According to my DO stats I average ~60 GB per month in outgoing transfer.
I guess it's because I have a lot of photo gallery images of travel trips and they get caught up in image search results. I'm not sure why it's so high to be honest.
It is going to go up quite a lot too because now that I have a podcast, each episode is around ~50MB for the mp3. I might end up putting the mp3s on a CDN in the end. Probably DO Spaces.
These two don't play nice together. That is you can't use cloudflare as a CDN and netlify without netlify complaining to you about not being able to provision your ssl.
Even a raspberry Pi can serve 100k page views in a matter of minutes (seconds?). But in a world of serverless-cloud-bigdata developers seem to have forgotten just how powerful modern computers are, and how much we have already been doing for decades with less powerful hardware.
Just to give you an idea: in 1997 Rob Maldo grew Slashdot to 100k pageviews a day on a single server [0] [1].

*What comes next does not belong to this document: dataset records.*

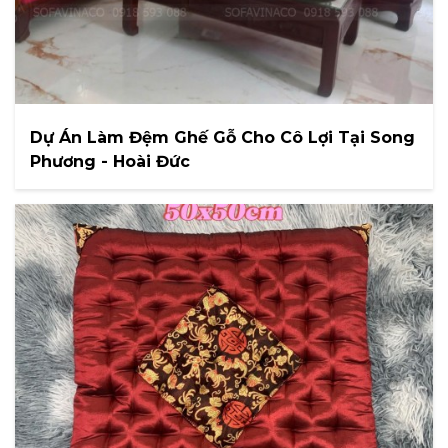
Dự Án Làm Đệm Ghế Gỗ Cho Cô Lợi Tại Song
Phương - Hoài Đức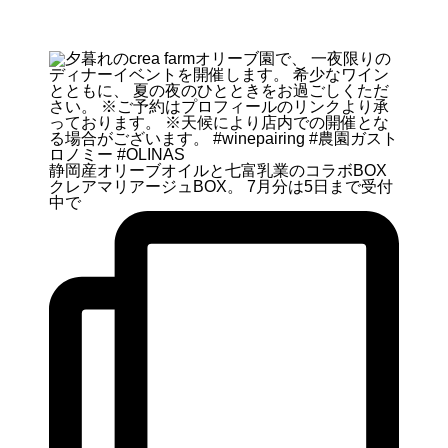
静岡産オリーブオイルと七富乳業のコラボBOX
クレアマリアージュBOX。 7月分は5日まで受付
中で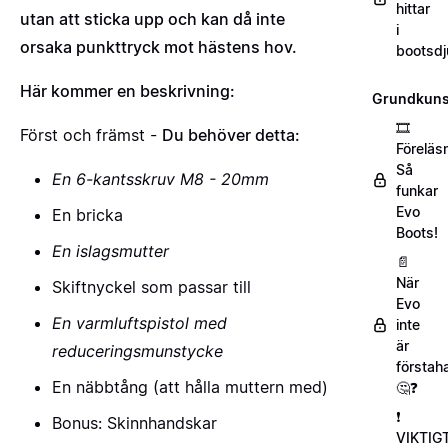
hittar
utan att sticka upp och kan då inte
i
orsaka punkttryck mot hästens hov.
bootsdj
Här kommer en beskrivning:
Grundkuns
🎞️
Först och främst -
Du behöver detta:
Föreläs
Så
En 6-kantsskruv M8 - 20mm
funkar
Evo
En bricka
Boots!
En
islagsmutter
📄
När
Skiftnyckel som passar till
Evo
En varmluftspistol med
inte
är
reduceringsmunstycke
förstah
En näbbtång (att hålla muttern med)
🤔❓
❗
Bonus: Skinnhandskar
VIKTIG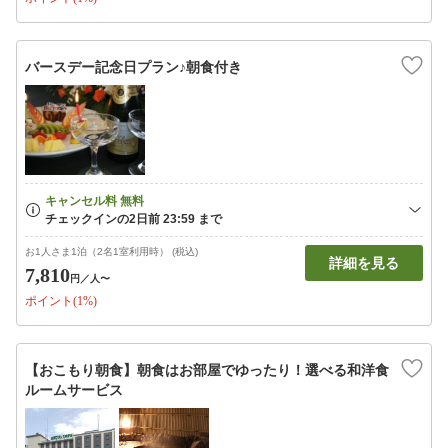
バースデー記念日プラン♪朝食付き
お1人さま1泊（2名1室利用時） (税込)
詳細を見る
7,810
円
／人〜
ポイント(1%)
【おこもり朝食】朝食はお部屋でゆったり！選べる和洋食
ルームサービス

I run a WP website with 500k monthly page views (~800 blog posts). How would you go on implementing a static site (Gatsby would be my choice) knowing that there are WooCommerce and Sensei (Courses) installed? WP-REST?
Cloudflare + App Engine is working well for my mostly static site. The combination is completely free for any amount of traffic, and scales practically to infinity with literally zero effort.
when i see a statistic number in per month unit, it's probably not very impressive when using a smaller unit like per hour / per second.
i've used a $20 DigitalOcean in the past that used to serve 5 millions pageviews per month. but that number is not very impressive at all.
at peak, there were at most 2,500 people online (number via Google Analytics) and that's not a lot.
I know I could have done better with other solutions but most of the editors are familiar with WordPress so I had to keep using it and optimize the heck out of it.
Why the hell wouldn’t you use a CDN? Throwing up files on S3 and then putting your site behind a CDN has to be way cheaper and more available than serving it out of some EC2 server running Nginx 24/7.
My site sits on a $5 DO droplet and I have never even come close to hitting any kind of limit despite the occasional traffic spike.
Dynamic content management systems are a convenience for the developer/maintainer of the site but push additional requirements onto the hosting CPU (and the client for javascript heavy sites). The cost of these requirements is often not clear but usually much larger than you might expect.